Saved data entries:
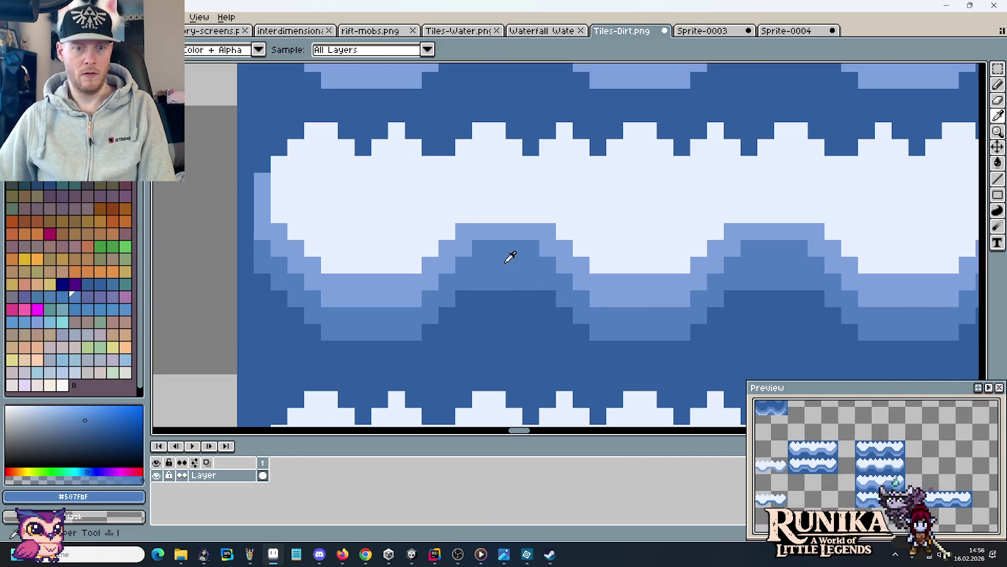
key(b)
click(325, 303)
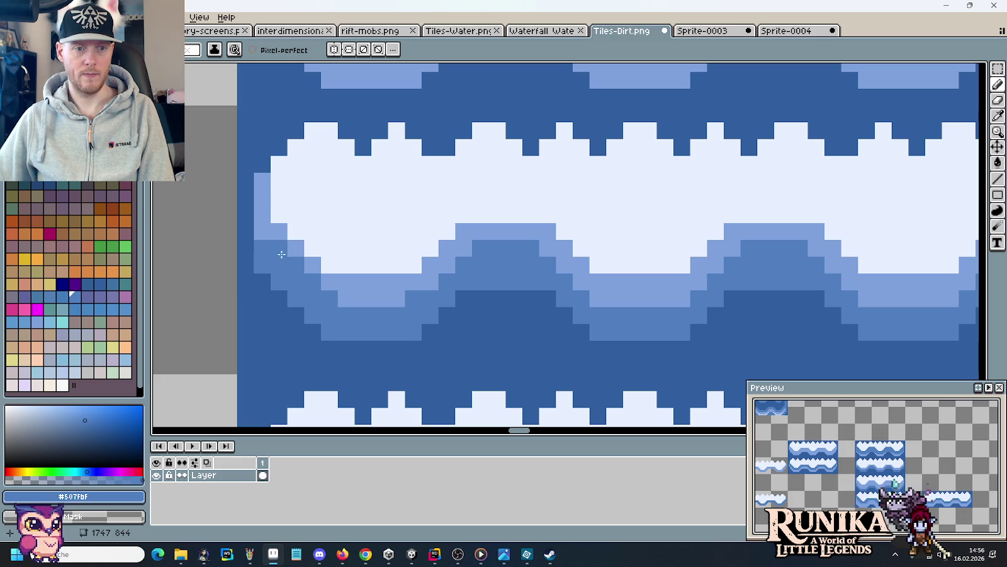
click(262, 214)
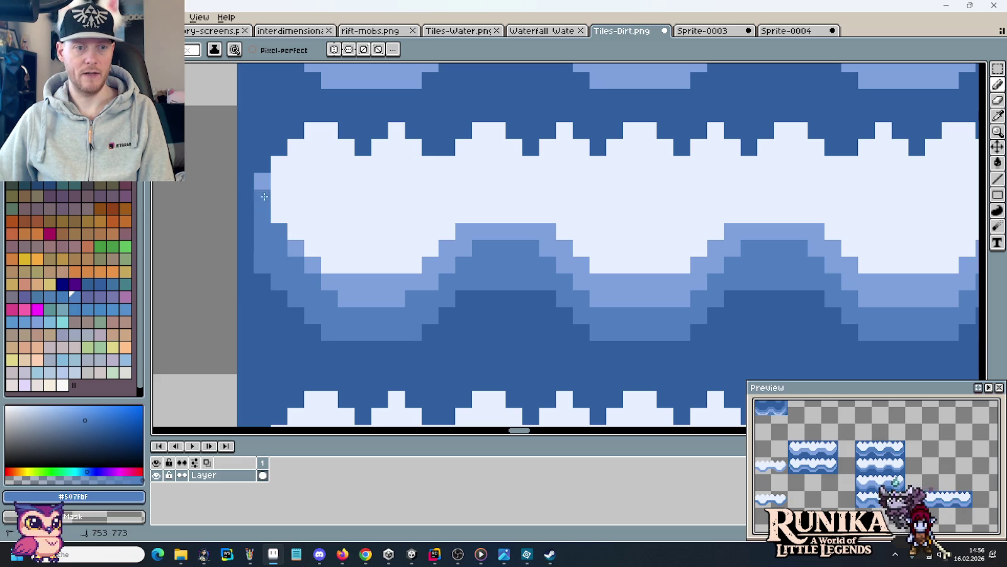
mouse_move(439, 280)
mouse_down()
mouse_move(489, 231)
mouse_move(546, 232)
mouse_move(555, 261)
mouse_move(595, 295)
mouse_move(677, 300)
mouse_up()
alt+click(666, 281)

What the exercise asks | Please repeat each line above exactly as it appears, but omit the pictures.

Solution to the exercise |
key(b)
click(325, 303)
click(262, 214)
mouse_move(439, 280)
mouse_down()
mouse_move(489, 231)
mouse_move(546, 232)
mouse_move(555, 261)
mouse_move(595, 295)
mouse_move(677, 300)
mouse_up()
alt+click(666, 281)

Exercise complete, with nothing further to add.